**WHAT IS BEING ASKED**
Nothing but the line with "nte påverkats nämnvärt" and the lines after it, through the end of the records below, is to be repeated, exactly as it is.

Records from a dataset:

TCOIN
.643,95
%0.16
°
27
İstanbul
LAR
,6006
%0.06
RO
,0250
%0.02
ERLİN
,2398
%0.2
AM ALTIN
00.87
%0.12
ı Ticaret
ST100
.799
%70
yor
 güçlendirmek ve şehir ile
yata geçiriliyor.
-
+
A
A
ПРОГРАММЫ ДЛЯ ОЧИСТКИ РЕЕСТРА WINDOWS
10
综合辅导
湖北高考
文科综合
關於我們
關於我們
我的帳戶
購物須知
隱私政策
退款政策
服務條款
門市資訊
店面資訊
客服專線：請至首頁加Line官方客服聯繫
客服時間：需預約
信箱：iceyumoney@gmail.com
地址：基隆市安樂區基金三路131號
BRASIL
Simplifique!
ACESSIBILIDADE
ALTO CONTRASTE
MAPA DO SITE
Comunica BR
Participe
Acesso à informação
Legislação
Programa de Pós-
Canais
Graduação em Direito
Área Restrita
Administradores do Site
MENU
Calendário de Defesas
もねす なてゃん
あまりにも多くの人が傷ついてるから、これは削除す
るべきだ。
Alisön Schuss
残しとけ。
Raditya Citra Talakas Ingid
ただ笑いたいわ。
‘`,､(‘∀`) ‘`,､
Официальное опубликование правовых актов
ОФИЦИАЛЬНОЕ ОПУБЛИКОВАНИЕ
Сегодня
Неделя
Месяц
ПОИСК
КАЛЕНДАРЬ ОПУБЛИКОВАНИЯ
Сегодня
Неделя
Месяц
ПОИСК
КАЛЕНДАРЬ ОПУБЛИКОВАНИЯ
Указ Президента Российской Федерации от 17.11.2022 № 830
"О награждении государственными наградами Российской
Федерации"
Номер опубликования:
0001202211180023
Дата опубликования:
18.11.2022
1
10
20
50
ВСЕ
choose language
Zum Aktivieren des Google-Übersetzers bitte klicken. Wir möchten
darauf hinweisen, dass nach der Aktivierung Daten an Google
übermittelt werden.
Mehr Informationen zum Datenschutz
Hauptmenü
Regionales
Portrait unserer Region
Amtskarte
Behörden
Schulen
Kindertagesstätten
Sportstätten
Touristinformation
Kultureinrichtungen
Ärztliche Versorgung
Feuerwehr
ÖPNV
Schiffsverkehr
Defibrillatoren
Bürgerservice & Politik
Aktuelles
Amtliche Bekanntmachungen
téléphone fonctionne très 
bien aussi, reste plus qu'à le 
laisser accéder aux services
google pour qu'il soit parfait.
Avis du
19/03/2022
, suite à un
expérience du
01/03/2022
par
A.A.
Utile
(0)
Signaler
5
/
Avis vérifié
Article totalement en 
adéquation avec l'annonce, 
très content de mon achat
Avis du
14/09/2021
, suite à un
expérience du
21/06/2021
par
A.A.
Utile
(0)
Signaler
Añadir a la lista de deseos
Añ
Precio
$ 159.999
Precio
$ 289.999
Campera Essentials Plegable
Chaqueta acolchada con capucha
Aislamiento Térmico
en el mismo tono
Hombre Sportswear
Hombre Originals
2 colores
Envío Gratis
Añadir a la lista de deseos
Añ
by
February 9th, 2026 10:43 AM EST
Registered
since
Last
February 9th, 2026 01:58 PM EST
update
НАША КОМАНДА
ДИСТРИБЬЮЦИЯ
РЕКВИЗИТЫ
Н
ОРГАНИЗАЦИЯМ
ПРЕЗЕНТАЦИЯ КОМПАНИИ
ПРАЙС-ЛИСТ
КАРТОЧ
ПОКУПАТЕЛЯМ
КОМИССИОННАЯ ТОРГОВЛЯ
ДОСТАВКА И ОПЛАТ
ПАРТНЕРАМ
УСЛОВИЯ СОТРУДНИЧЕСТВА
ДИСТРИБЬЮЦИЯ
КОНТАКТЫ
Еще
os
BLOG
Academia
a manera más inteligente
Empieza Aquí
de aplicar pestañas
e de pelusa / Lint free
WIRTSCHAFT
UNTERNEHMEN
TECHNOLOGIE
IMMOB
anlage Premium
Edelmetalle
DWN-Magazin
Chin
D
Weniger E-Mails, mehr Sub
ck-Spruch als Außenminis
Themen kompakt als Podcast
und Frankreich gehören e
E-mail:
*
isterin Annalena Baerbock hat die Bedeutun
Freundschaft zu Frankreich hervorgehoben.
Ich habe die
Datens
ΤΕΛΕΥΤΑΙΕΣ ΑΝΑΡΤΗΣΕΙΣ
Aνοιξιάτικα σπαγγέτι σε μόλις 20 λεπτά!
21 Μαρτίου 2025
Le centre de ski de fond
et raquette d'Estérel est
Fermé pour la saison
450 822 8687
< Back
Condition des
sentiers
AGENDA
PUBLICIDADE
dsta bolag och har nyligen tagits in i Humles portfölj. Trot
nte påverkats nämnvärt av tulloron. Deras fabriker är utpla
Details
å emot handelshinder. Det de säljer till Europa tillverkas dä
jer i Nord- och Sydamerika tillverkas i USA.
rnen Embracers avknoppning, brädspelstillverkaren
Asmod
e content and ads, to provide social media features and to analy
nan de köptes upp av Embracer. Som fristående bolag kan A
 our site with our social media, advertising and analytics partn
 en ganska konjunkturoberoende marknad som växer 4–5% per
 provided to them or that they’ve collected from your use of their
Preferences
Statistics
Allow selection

**RESPONSE AREA**
nte påverkats nämnvärt av tulloron. Deras fabriker är utpla
Details
å emot handelshinder. Det de säljer till Europa tillverkas dä
jer i Nord- och Sydamerika tillverkas i USA.
rnen Embracers avknoppning, brädspelstillverkaren
Asmod
e content and ads, to provide social media features and to analy
nan de köptes upp av Embracer. Som fristående bolag kan A
 our site with our social media, advertising and analytics partn
 en ganska konjunkturoberoende marknad som växer 4–5% per
 provided to them or that they’ve collected from your use of their
Preferences
Statistics
Allow selection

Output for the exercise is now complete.